I used a T-drill around 1989-1990 pulling branches into a 4" domestic cold line in a brand new high school. I also swaged hubs into the ends of the pipe to save couplings, to do so I had to heat the pipe cherry-red with a rosebud tip on an oxy-acetylene torch and hammer in a tool that had expanding 'fingers' kind of like a machinists collet. The lines I got in there were fine, though I missed finishing stage on the building due to my first stint at apprenticeship school. I'd not hesitate to use one again, they're fairly easy to operate.


----------



## newyorkcity (Nov 25, 2010)

I have a T Drill, and it is great.

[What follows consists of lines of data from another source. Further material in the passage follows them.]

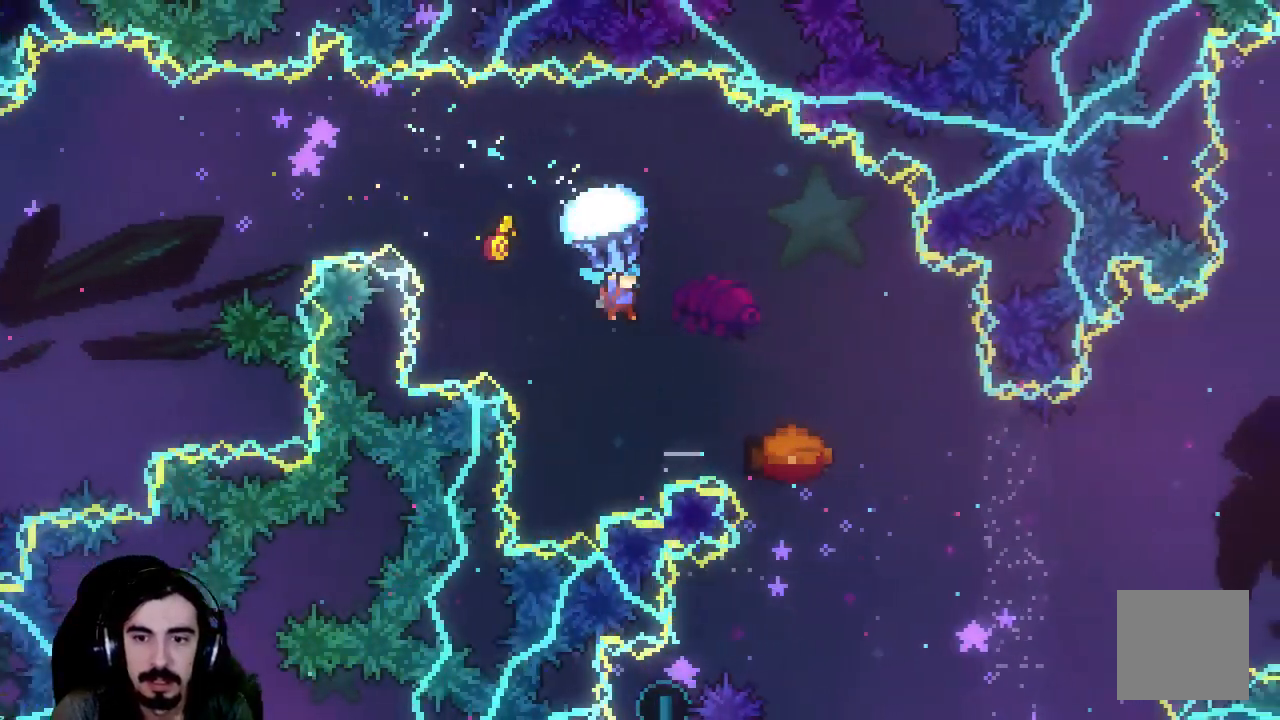
{"buttons": ["R2"], "events": [[317, "DPAD_RIGHT", "up"]]}
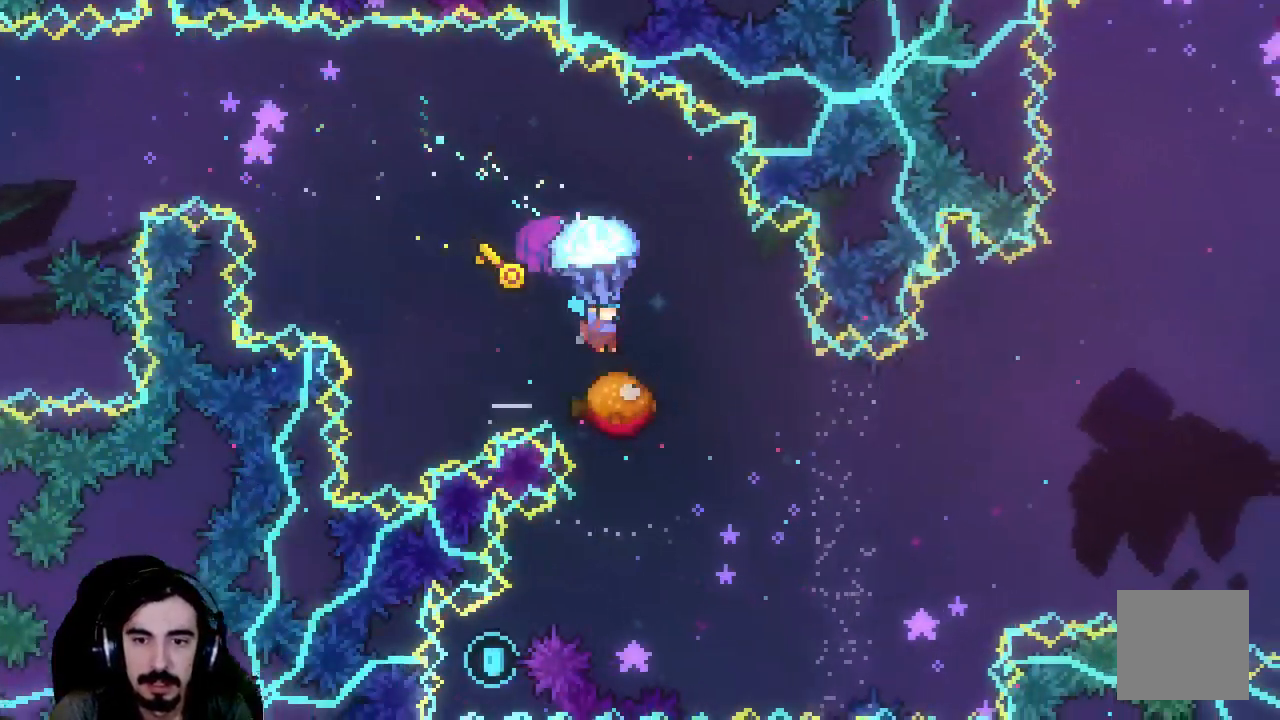
{"buttons": ["R2"], "events": []}
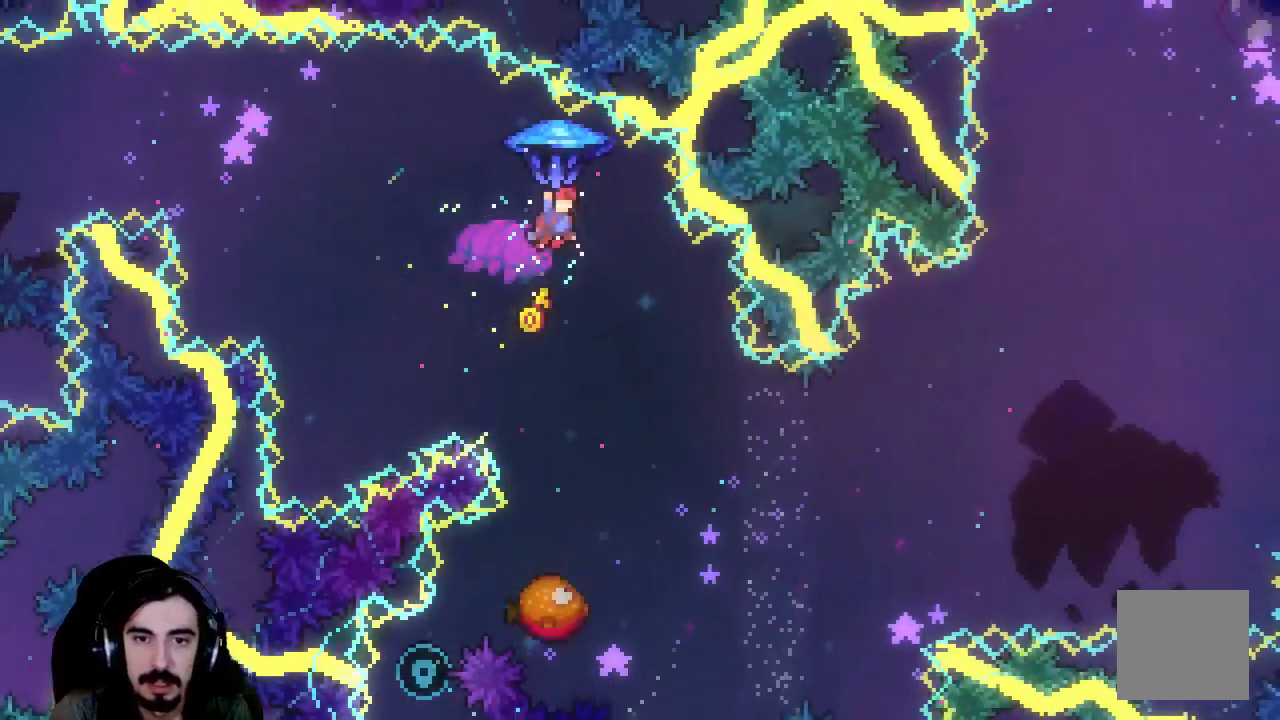
{"buttons": ["R2"], "events": []}
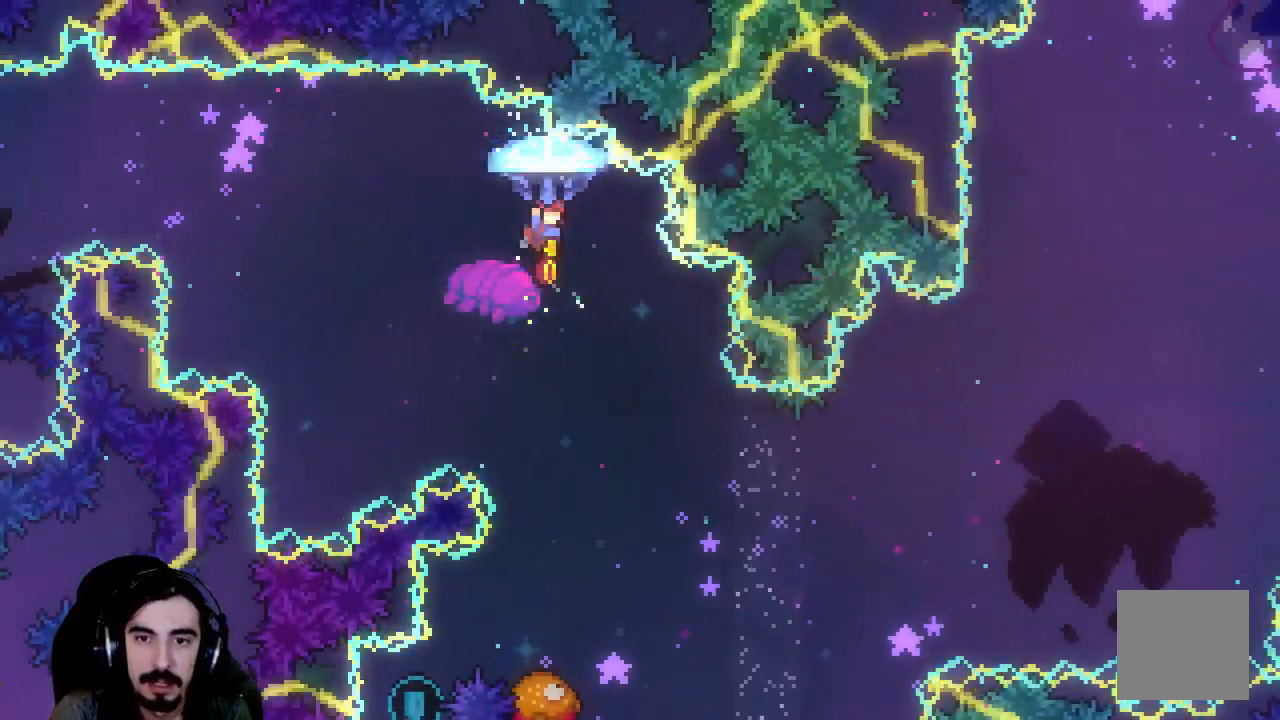
{"buttons": ["R2"], "events": [[17, "DPAD_RIGHT", "down"], [333, "DPAD_RIGHT", "up"]]}
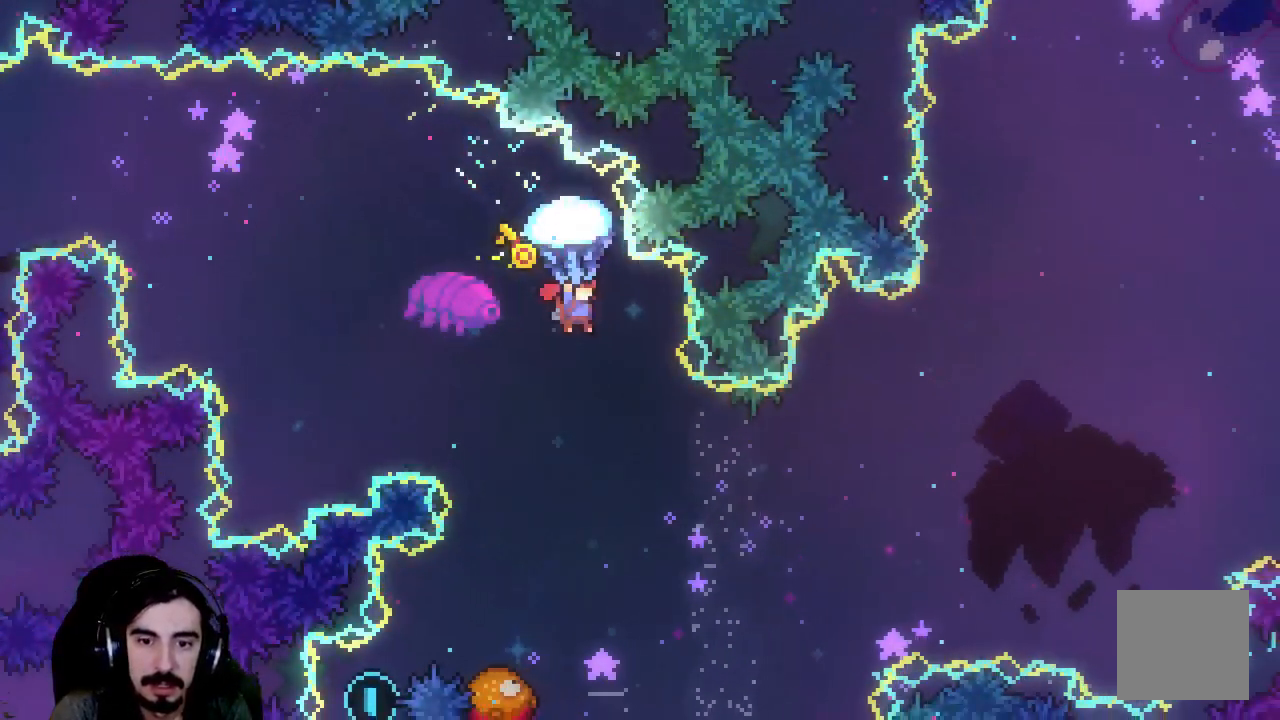
{"buttons": [], "events": [[150, "DPAD_RIGHT", "down"], [250, "R2", "up"], [317, "DPAD_RIGHT", "up"]]}
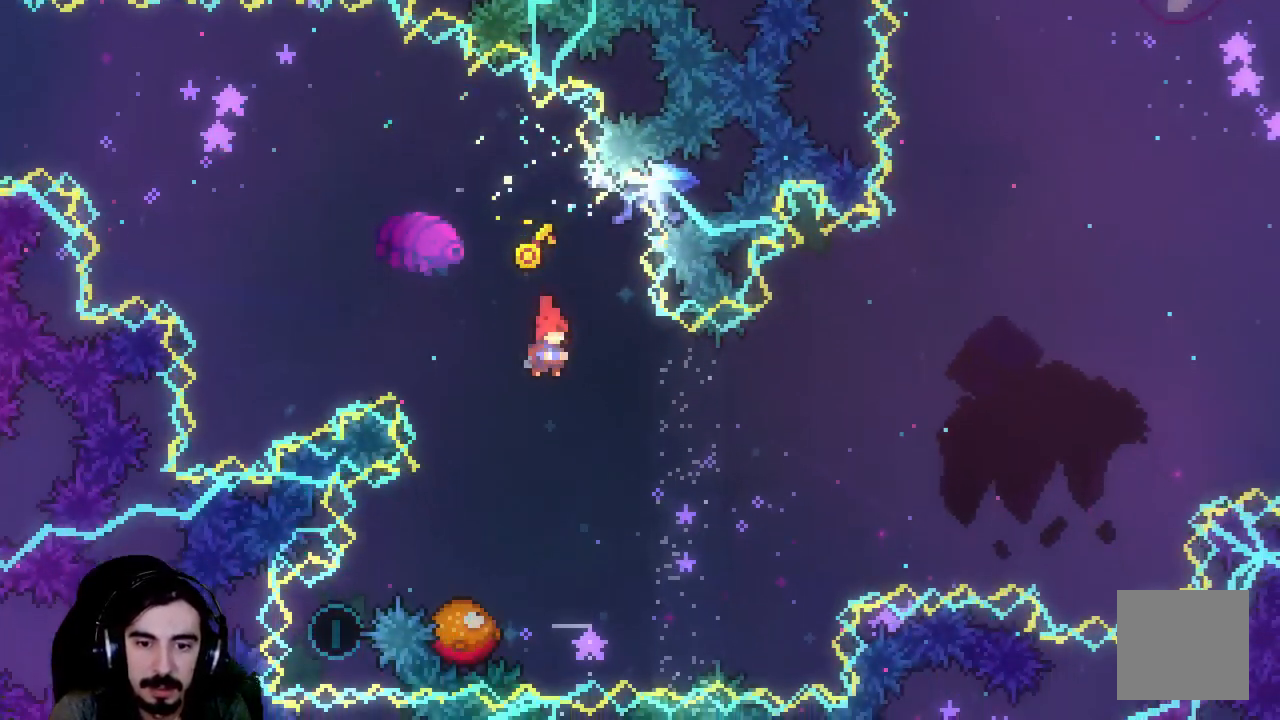
{"buttons": [], "events": [[317, "DPAD_RIGHT", "down"], [367, "DPAD_RIGHT", "up"]]}
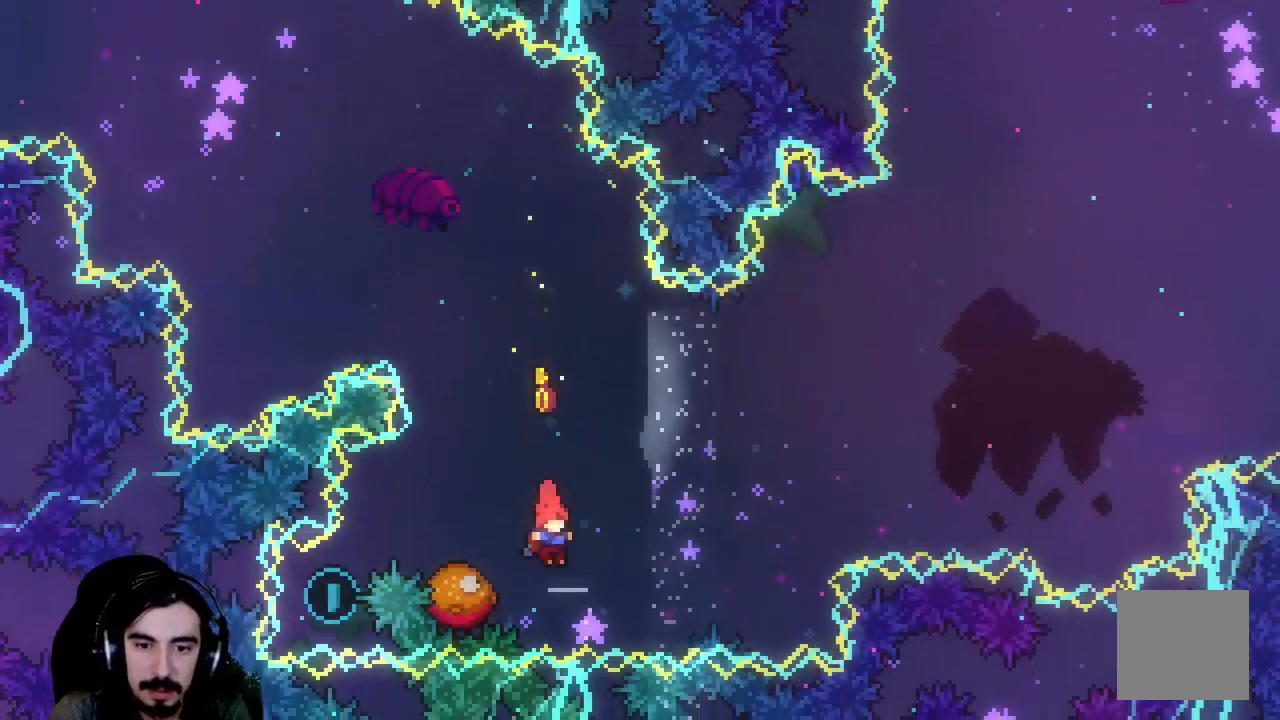
{"buttons": ["DPAD_UP", "DPAD_RIGHT"], "events": [[117, "DPAD_RIGHT", "down"], [317, "DPAD_UP", "down"]]}
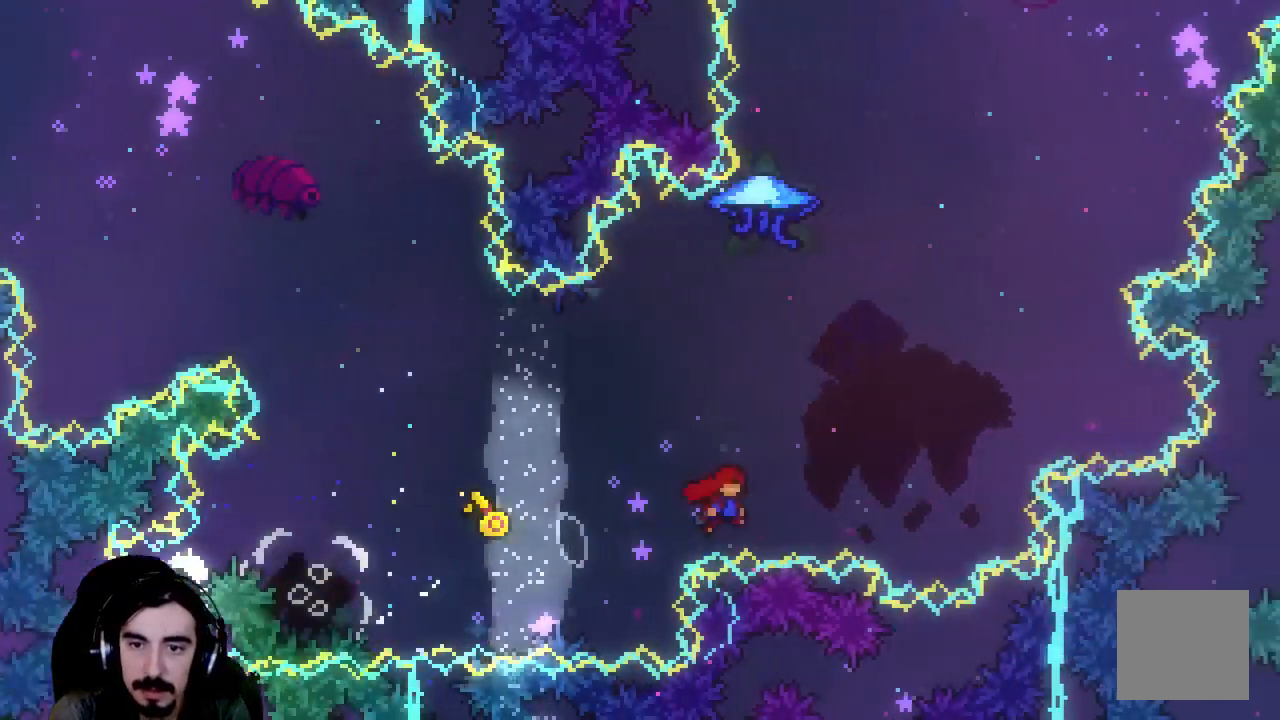
{"buttons": ["X", "R2", "DPAD_UP"], "events": [[83, "X", "down"], [100, "R2", "down"], [133, "DPAD_RIGHT", "up"], [250, "DPAD_LEFT", "down"], [433, "DPAD_LEFT", "up"]]}
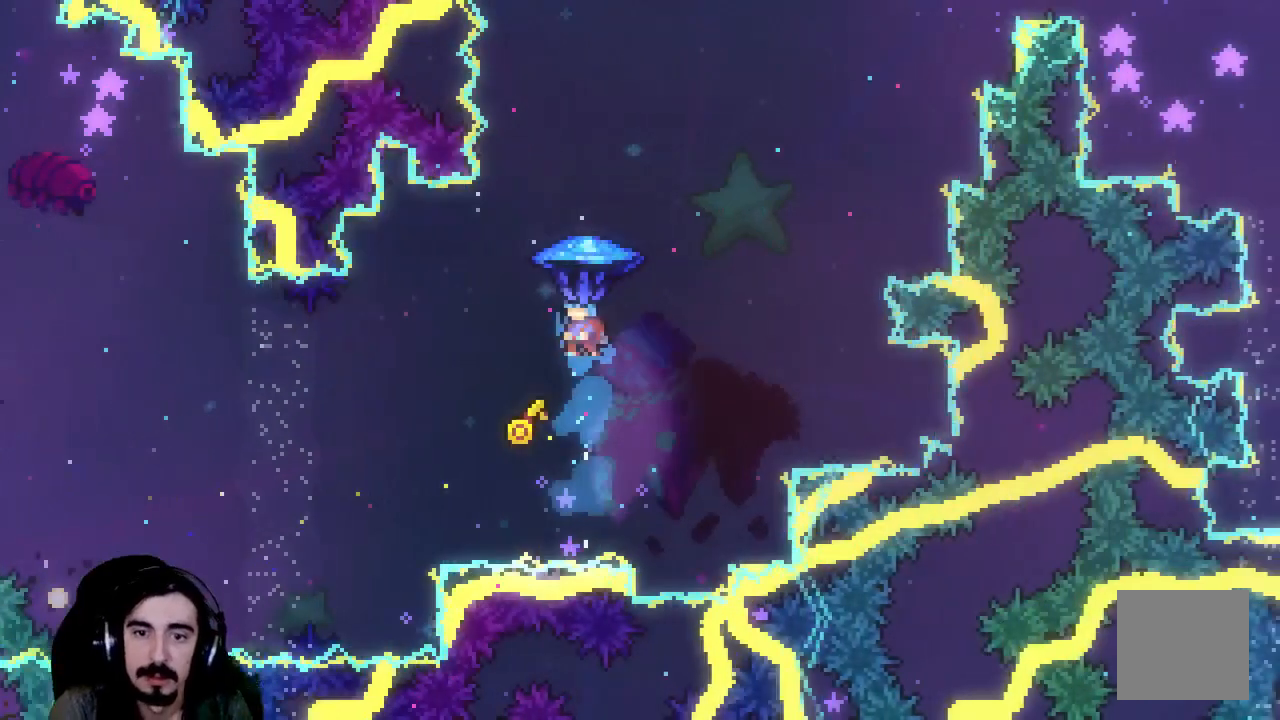
{"buttons": ["X", "R2", "DPAD_UP", "DPAD_RIGHT"], "events": [[167, "DPAD_RIGHT", "down"]]}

Used it to branch off of a 2 1/2" tp copper pipe. 
If you are going to pull your own tees, you need the tool that comes with it that dimples and cuts 2 oval pieces off the edge of the pipe so there is no protrusion into the line.


----------



## wyrickmech (Mar 16, 2013)

We cannot use the t drill here anymore all branches must be made with fitting


----------



## TX MECH PLUMBER (May 27, 2011)

I've used a tee puller system and lots if times just used a uni bit and drilled a hole and then insert pipe and braze the chit out of it. 15% sil flos is strong as hell I can do 1" on 2" and up. 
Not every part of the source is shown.